■ TRAVAIL À FAIRE:
• A. Selon l'article sur le procès de Dieudonné Oyono, quelle fonction celui-ci occupait-il autrefois ?
• B. Prolongez l'article sur le verdict rendu dans l'affaire Dieudonné Oyono en reprenant après sa dernière phrase.

■ EXTRAIT À LIRE:
= = = = =
Présomption de détournement : Dieudonné Oyono RENAIT de ses cendres

Présomption de détournement : Dieudonné Oyono RENAIT de ses cendres
Dieudonné Oyono recouvre sa liberté au terme de l'audience d'hier au Tribunal criminel spécial à Yaoundé/04/10/2022

Après avoir passé 04 ans 07 mois de détention provisoire à la prison centrale de Yaoundé Kondengui, l’ancien recteur de l’Université de Douala recouvre sa liberté. A l’audience d’hier 04 octobre au Tribunal criminel spécial à Yaoundé, l’agent comptable, sieur Abdoul-Aziz a lui aussi été acquitté. Idem pour le contrôleur financier à l’époque des faits, sieur Amta. Par contre, les régisseurs des caisses d’avance, Eyenga Ottou Louis de Gonzaguez, Ottou Anicet sont déclarés coupables. Dans la même optique, sieur Nandjou Yves Bertin est condamné par défaut à l’emprisonnement à vie.

 

Par Florentin Ndatewouo  

 

16h00. La sonnerie retentit une fois de plus. La présidente de la collégialité effectue son entrée dans la salle d’audience. Elle est accompagnée des deux assesseurs. « L’audience est reprise », annonce Annie Noelle Bahanoui Batende, une fois assise sur son siège. Les regards dirigés vers le prétoire, l’assistance semble abritée d’un sentiment d’impatience. Ce 05 octobre, le Tribunal criminel spécial (Tcs) rend son verdict, dans le cadre de l’affaire qui oppose le professeur Dieudonné Oyono, et 05 autres accusés, à l’Université de Douala.
= = = = =
■ DONNÉES FOURNIES:
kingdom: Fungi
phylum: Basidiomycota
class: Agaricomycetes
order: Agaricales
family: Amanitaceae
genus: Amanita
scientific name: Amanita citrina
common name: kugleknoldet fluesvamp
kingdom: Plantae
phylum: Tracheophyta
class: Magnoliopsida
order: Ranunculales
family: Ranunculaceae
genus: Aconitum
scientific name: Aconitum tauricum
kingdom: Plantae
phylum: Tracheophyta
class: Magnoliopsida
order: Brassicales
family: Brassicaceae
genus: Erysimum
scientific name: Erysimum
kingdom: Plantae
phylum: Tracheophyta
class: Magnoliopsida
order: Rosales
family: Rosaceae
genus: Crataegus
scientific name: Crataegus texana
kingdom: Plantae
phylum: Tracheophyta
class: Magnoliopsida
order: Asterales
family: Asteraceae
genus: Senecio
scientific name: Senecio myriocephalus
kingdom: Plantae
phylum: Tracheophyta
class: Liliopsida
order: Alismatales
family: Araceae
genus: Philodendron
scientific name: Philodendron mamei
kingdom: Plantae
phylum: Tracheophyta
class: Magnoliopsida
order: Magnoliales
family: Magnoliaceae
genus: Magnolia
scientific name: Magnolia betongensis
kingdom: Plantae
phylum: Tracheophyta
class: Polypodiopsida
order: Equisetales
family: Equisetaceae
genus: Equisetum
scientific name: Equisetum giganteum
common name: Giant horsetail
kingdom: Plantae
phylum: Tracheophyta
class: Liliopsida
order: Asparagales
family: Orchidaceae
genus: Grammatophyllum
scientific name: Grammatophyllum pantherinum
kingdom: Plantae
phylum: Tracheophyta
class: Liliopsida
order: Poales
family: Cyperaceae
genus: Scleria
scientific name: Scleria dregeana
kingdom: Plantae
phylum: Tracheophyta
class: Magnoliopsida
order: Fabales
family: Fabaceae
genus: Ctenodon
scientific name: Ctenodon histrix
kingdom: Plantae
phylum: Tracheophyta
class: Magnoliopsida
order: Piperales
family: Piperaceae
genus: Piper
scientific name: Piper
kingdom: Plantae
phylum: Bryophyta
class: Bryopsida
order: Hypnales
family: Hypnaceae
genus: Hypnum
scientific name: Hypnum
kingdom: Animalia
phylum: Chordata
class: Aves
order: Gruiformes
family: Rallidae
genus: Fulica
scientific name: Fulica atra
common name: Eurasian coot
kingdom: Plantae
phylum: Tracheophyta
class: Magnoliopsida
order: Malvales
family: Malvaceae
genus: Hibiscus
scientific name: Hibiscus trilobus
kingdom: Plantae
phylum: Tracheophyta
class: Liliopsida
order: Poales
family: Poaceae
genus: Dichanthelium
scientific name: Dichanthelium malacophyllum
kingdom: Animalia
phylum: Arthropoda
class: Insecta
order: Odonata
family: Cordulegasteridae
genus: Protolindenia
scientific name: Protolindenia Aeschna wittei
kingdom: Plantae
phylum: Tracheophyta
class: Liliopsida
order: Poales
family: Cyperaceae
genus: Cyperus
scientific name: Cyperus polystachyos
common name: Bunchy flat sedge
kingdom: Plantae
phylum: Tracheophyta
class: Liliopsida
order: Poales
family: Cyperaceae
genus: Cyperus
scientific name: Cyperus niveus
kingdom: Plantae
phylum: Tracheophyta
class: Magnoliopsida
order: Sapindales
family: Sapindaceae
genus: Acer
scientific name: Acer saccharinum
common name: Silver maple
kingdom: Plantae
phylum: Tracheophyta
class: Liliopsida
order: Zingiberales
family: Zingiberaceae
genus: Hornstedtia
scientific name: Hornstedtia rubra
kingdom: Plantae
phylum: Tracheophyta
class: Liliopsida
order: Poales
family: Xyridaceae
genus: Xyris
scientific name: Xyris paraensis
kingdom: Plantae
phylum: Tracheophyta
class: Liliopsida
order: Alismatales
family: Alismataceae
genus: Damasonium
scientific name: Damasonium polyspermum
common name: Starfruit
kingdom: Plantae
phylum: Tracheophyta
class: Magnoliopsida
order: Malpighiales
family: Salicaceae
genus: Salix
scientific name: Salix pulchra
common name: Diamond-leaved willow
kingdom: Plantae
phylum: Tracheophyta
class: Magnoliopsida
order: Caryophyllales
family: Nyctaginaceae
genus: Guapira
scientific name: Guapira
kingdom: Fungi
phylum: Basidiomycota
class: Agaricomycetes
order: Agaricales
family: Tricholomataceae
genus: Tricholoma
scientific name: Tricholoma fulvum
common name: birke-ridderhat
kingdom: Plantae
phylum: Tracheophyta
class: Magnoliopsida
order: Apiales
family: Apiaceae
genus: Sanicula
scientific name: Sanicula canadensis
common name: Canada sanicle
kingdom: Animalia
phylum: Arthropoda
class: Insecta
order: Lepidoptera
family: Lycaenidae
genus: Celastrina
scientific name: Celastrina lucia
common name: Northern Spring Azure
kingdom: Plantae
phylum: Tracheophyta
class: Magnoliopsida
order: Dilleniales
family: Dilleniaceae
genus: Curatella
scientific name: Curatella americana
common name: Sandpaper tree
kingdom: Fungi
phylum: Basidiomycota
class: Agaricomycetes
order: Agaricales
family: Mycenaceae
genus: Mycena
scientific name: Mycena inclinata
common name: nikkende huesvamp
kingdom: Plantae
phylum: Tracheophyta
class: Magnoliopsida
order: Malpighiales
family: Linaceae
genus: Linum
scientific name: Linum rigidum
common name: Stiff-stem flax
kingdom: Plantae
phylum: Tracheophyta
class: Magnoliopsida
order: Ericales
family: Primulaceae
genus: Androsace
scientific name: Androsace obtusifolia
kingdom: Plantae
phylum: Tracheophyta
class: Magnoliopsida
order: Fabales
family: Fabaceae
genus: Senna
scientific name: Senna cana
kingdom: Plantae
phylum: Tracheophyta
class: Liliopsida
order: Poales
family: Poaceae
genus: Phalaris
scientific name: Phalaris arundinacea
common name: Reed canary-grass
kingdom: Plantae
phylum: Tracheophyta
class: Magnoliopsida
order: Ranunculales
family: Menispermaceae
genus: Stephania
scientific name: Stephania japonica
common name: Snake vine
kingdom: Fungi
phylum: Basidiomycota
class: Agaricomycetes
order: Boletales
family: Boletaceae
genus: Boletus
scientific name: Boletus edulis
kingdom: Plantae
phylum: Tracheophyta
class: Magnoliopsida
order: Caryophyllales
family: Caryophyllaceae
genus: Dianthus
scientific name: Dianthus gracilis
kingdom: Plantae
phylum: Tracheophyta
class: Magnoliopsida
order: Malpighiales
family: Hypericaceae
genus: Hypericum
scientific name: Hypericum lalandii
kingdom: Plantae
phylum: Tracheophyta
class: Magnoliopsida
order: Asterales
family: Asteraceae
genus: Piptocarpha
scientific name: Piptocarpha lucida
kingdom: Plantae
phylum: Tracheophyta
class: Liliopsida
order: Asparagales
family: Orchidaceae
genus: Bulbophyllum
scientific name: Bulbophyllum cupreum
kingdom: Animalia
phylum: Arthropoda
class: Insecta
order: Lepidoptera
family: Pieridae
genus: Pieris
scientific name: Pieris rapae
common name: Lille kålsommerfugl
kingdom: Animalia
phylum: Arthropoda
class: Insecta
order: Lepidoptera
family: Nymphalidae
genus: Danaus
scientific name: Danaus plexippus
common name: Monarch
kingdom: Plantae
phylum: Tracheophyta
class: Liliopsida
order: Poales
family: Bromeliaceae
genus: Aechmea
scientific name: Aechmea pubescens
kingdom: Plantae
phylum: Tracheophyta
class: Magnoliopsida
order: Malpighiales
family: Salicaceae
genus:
= = = = =
■ RÉPONSES ATTENDUES:
• A. Il était recteur de l'Université de Douala.

• B.
  Assis au premier banc des accusés, le professeur Dieudonné Oyono a les bras croisés au niveau de la taille. Vêtu d’un costume noir, chemise blanche contrasté d’une cravate bleu nuit, l’ancien recteur de l’Université de Douala fait preuve de patience. Derrière lui, ses codétenus, Eyenga Ottou Louis de Gonzaguez, Abdoul-Aziz, Ottou Anicet, ont eux-aussi, une oreille attentive à l’égard du tribunal. A la prise de parole de la présidente de la collégialité, l’assistance est invitée à se lever pour recevoir la décision : « Le Tribunal, statuant publiquement en matière criminelle par défaut à l’égard des accusés Nandjou Yves Bertin, Amta, et contradictoirement à l’égard des autres parties, déclare le professeur Dieudonné Oyono et Abdoul-Aziz non coupables du détournement de biens publics en coaction de la somme d’01 milliard 455 millions Fcfa… » A l’écoute de cette décision, une dame dans la salle peine à contenir son émotion et applaudit « Oh seigneur ! Tu es grand, merci !!! » Une autre voix plus silencieuse de la rappeler à l’ordre : « Madame, on n’applaudit pas. Calmez-vous, sinon, on vous mettra dehors ».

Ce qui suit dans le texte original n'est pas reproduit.